TLDR
- Galaxy’s Alex Thorn says Bitcoin peaked at $99,848 when adjusted for inflation.
- Bitcoin hit over $126,000 in nominal terms during its October price high.
- US dollar purchasing power has dropped about 20% since 2020, CPI data shows.
- Thorn used CPI inflation data from 2020 to adjust Bitcoin’s price levels.
Bitcoin reached record highs in nominal terms in 2025, yet the milestone looks different after inflation adjustment. Galaxy Digital’s head of research, Alex Thorn, says Bitcoin never truly crossed $100,000 in real value. His analysis uses 2020 dollars and official inflation data. The claim challenges a popular narrative around Bitcoin’s price peak and refocuses attention on purchasing power rather than headline numbers.
Inflation-adjusted view reshapes Bitcoin’s record
Alex Thorn stated that Bitcoin’s all-time high changes when adjusted for inflation. He said Bitcoin peaked at $99,848 in 2020 dollar terms. The figure falls short of the symbolic $100,000 level.
Thorn explained his method during a public discussion on Tuesday. He adjusted Bitcoin’s price using inflation data from 2020 onward. The calculation accounts for declining dollar purchasing power over time.
https://twitter.com/coinbureau/status/2003695884119253228?s=20
“If you adjust the price of Bitcoin for inflation using 2020 dollars, BTC never crossed $100,000,” Thorn said. He added that the adjustment considers each inflation reading across the period. The method uses the Consumer Price Index as the reference.
Bitcoin reached a nominal peak above $126,000 in October. However, Thorn said the real value was lower once inflation was applied. The difference reflects changes in the value of money rather than price movement alone.
CPI data shows steady loss in dollar value
The Consumer Price Index tracks price changes across common goods and services. It is published by the U.S. Bureau of Labor Statistics. The index measures how inflation reduces purchasing power over time.
According to recent CPI data, inflation rose 2.7% over the past 12 months. The figure is not seasonally adjusted. The data shows that the dollar has lost about 20% of its value since 2020.

Transcribed page contents
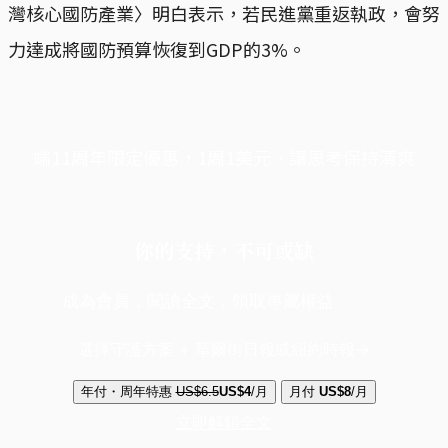
灣核心國防產業〉明白表示，若民進黨重返執政，會努
力達成將國防預算恢復到GDP的3%。
端11周年限定優惠，1周1美元，讓思考保持清爽
你的支持，不可或缺
成為會員，閱讀全文，領取專屬權益
選擇守護方案 + 華爾街日報或紐約時報
年付・周年特惠
US$6.5
US$4
/月
月付
US$8
/月
立即解鎖全文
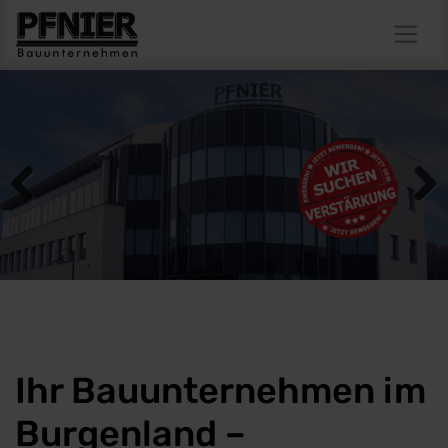
Previous
Next
Ihr Bauunternehmen im
Burgenland –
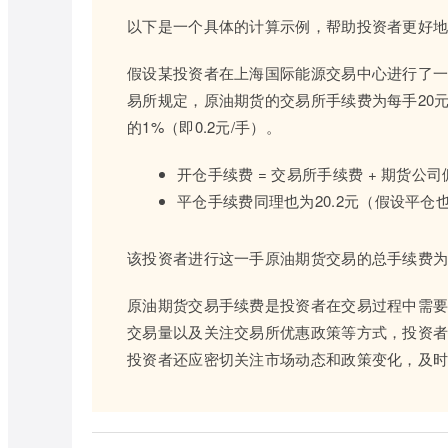
以下是一个具体的计算示例，帮助投资者更好
假设某投资者在上海国际能源交易中心进行了一手
易所规定，原油期货的交易所手续费为每手20
的1%（即0.2元/手）。
开仓手续费 = 交易所手续费 + 期货公司佣金 =
平仓手续费同理也为20.2元（假设平仓
该投资者进行这一手原油期货交易的总手续费为：开仓手续费
原油期货交易手续费是投资者在交易过程中需
交易量以及关注交易所优惠政策等方式，投资
投资者还应密切关注市场动态和政策变化，及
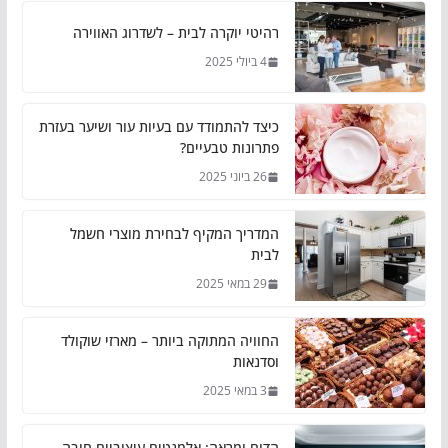
רהיטי יוקרה לבית – לשדרוג האווירה
4 ביולי 2025
כיצד להתמודד עם בעיות עור ושיער בעזרת
פתרונות טבעיים?
26 ביוני 2025
המדריך המקיף לבחירת מוצרי חשמל
לבית
29 במאי 2025
החוויה המתוקה ביותר – מארזי שוקולד
וסדנאות
3 במאי 2025
הדום ומראה: אלמנטים עיצוביים חובה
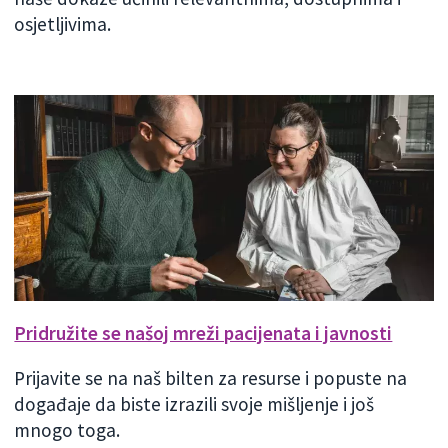
osjetljivima.
Pridružite se našoj mreži pacijenata i javnosti
Prijavite se na naš bilten za resurse i popuste na
događaje da biste izrazili svoje mišljenje i još
mnogo toga.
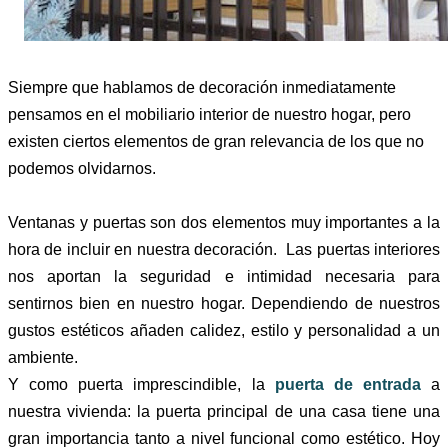
Siempre que hablamos de decoración inmediatamente
pensamos en el mobiliario interior de nuestro hogar, pero
existen ciertos elementos de gran relevancia de los que no
podemos olvidarnos.
Ventanas y puertas son dos elementos muy importantes a la
hora de incluir en nuestra decoración. Las puertas interiores
nos aportan la seguridad e intimidad necesaria para
sentirnos bien en nuestro hogar.
Dependiendo de nuestros
gustos estéticos añaden
calidez,
estilo y personalidad a un
ambiente.
Y como puerta imprescindible, la
puerta de entrada
a
nuestra vivienda: la puerta principal de una casa tiene una
gran importancia tanto a nivel funcional como estético. Hoy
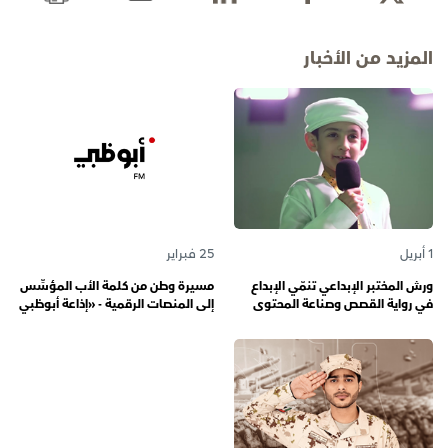
المزيد من الأخبار
1 أبريل
25 فبراير
ورش المختبر الإبداعي تنمّي الإبداع
مسيرة وطن من كلمة الأب المؤسِّس
في رواية القصص وصناعة المحتوى
إلى المنصات الرقمية - «إذاعة أبوظبي
الرقمي المسؤول لدى رواة القصص
أف أم» تحتفي بذكرى تأسيسها الـ 57
الصغار
وتُواصل دورها صوتاً للإمارات عبر
الأجيال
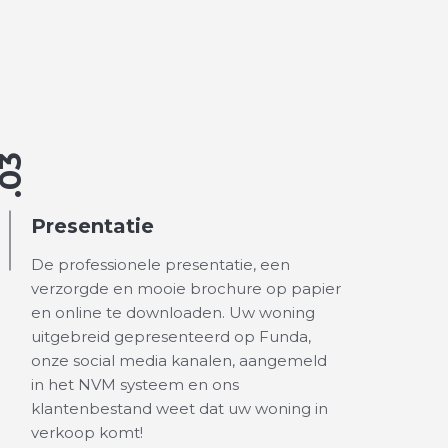
.03
Presentatie
De professionele presentatie, een
verzorgde en mooie brochure op papier
en online te downloaden. Uw woning
uitgebreid gepresenteerd op Funda,
onze social media kanalen, aangemeld
in het NVM systeem en ons
klantenbestand weet dat uw woning in
verkoop komt!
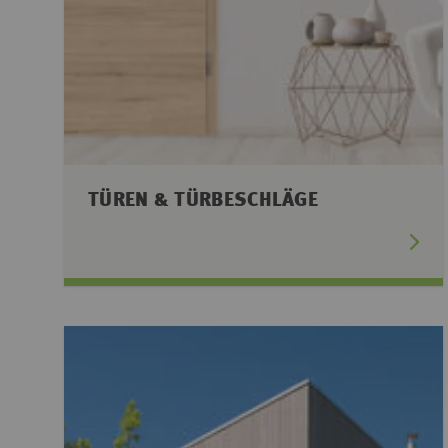
TÜREN & TÜRBESCHLÄGE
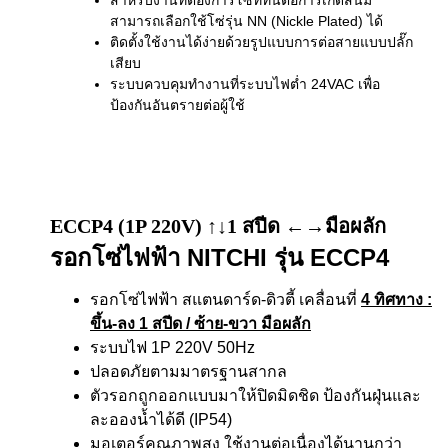
สำหรับงานที่ต้องการโซ่ที่ทนต่อการเกิดสนิม
สามารถเลือกใช้โซ่รุ่น NN (Nickle Plated) ได้
ติดตั้งใช้งานได้ง่ายด้วยรูปแบบการต่อสายแบบปลั๊ก
เสียบ
ระบบควบคุมทำงานที่ระบบไฟต่ำ 24VAC เพื่อ
ป้องกันอันตรายต่อผู้ใช้
ECCP4 (1P 220V) ↑↓1 สปีด ←→มือผลัก
รอกโซ่ไฟฟ้า NITCHI รุ่น ECCP4
รอกโซ่ไฟฟ้า สแตนดาร์ด-ดิวตี้ เคลื่อนที่
4 ทิศทาง
:
ขึ้น-ลง 1 สปีด / ซ้าย-ขวา มือผลัก
ระบบไฟ 1P 220V 50Hz
ปลอดภัยตามมาตรฐานสากล
ตัวรอกถูกออกแบบมาให้ปิดมิดชิด ป้องกันฝุ่นและ
ละอองน้ำได้ดี (IP54)
มอเตอร์คุณภาพสูง ใช้งานต่อเนื่องได้นานกว่า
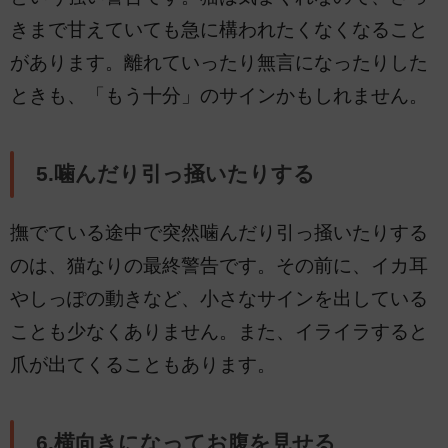
きまで甘えていても急に構われたくなくなること
があります。離れていったり無言になったりした
ときも、「もう十分」のサインかもしれません。
5.噛んだり引っ掻いたりする
撫でている途中で突然噛んだり引っ掻いたりする
のは、猫なりの最終警告です。その前に、イカ耳
やしっぽの動きなど、小さなサインを出している
ことも少なくありません。また、イライラすると
爪が出てくることもあります。
6.横向きになってお腹を見せる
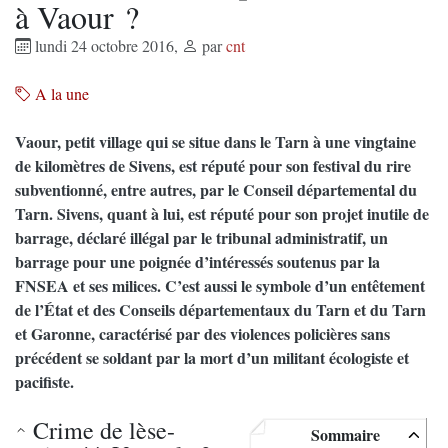
à Vaour ?
lundi 24 octobre 2016
,
par
cnt
A la une
Vaour, petit village qui se situe dans le Tarn à une vingtaine
de kilomètres de Sivens, est réputé pour son festival du rire
subventionné, entre autres, par le Conseil départemental du
Tarn. Sivens, quant à lui, est réputé pour son projet inutile de
barrage, déclaré illégal par le tribunal administratif, un
barrage pour une poignée d’intéressés soutenus par la
FNSEA et ses milices. C’est aussi le symbole d’un entêtement
de l’État et des Conseils départementaux du Tarn et du Tarn
et Garonne, caractérisé par des violences policières sans
précédent se soldant par la mort d’un militant écologiste et
pacifiste.
Crime de lèse-
Sommaire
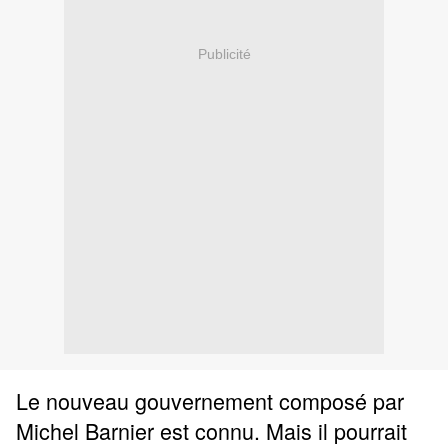
Publicité
Le nouveau gouvernement composé par
Michel Barnier est connu. Mais il pourrait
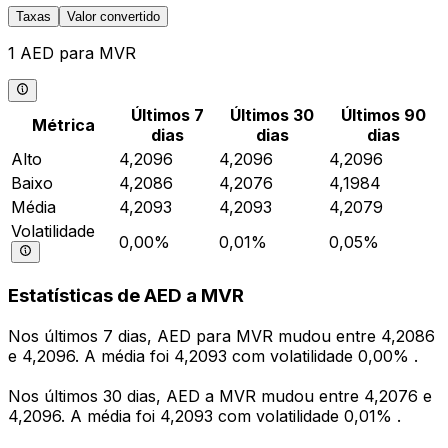
Taxas
Valor convertido
1 AED para MVR
Últimos 7
Últimos 30
Últimos 90
Métrica
dias
dias
dias
Alto
4,2096
4,2096
4,2096
Baixo
4,2086
4,2076
4,1984
Média
4,2093
4,2093
4,2079
Volatilidade
0,00%
0,01%
0,05%
Estatísticas de AED a MVR
Nos últimos 7 dias, AED para MVR mudou entre 4,2086
e 4,2096. A média foi 4,2093 com volatilidade 0,00% .
Nos últimos 30 dias, AED a MVR mudou entre 4,2076 e
4,2096. A média foi 4,2093 com volatilidade 0,01% .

Work instruction 1: In the Bitcoin inflation article, reproduce the passage that begins with "- US dollar" and ends with "Bitcoin’s price levels.", swapping "CPI" for "Consumer Price Index".
Work instruction 2: According to the Bitcoin inflation article, which agency publishes the Consumer Price Index?

Solution 1:
- US dollar purchasing power has dropped about 20% since 2020, Consumer Price Index data shows.
- Thorn used Consumer Price Index inflation data from 2020 to adjust Bitcoin’s price levels.

Solution 2: The U.S. Bureau of Labor Statistics.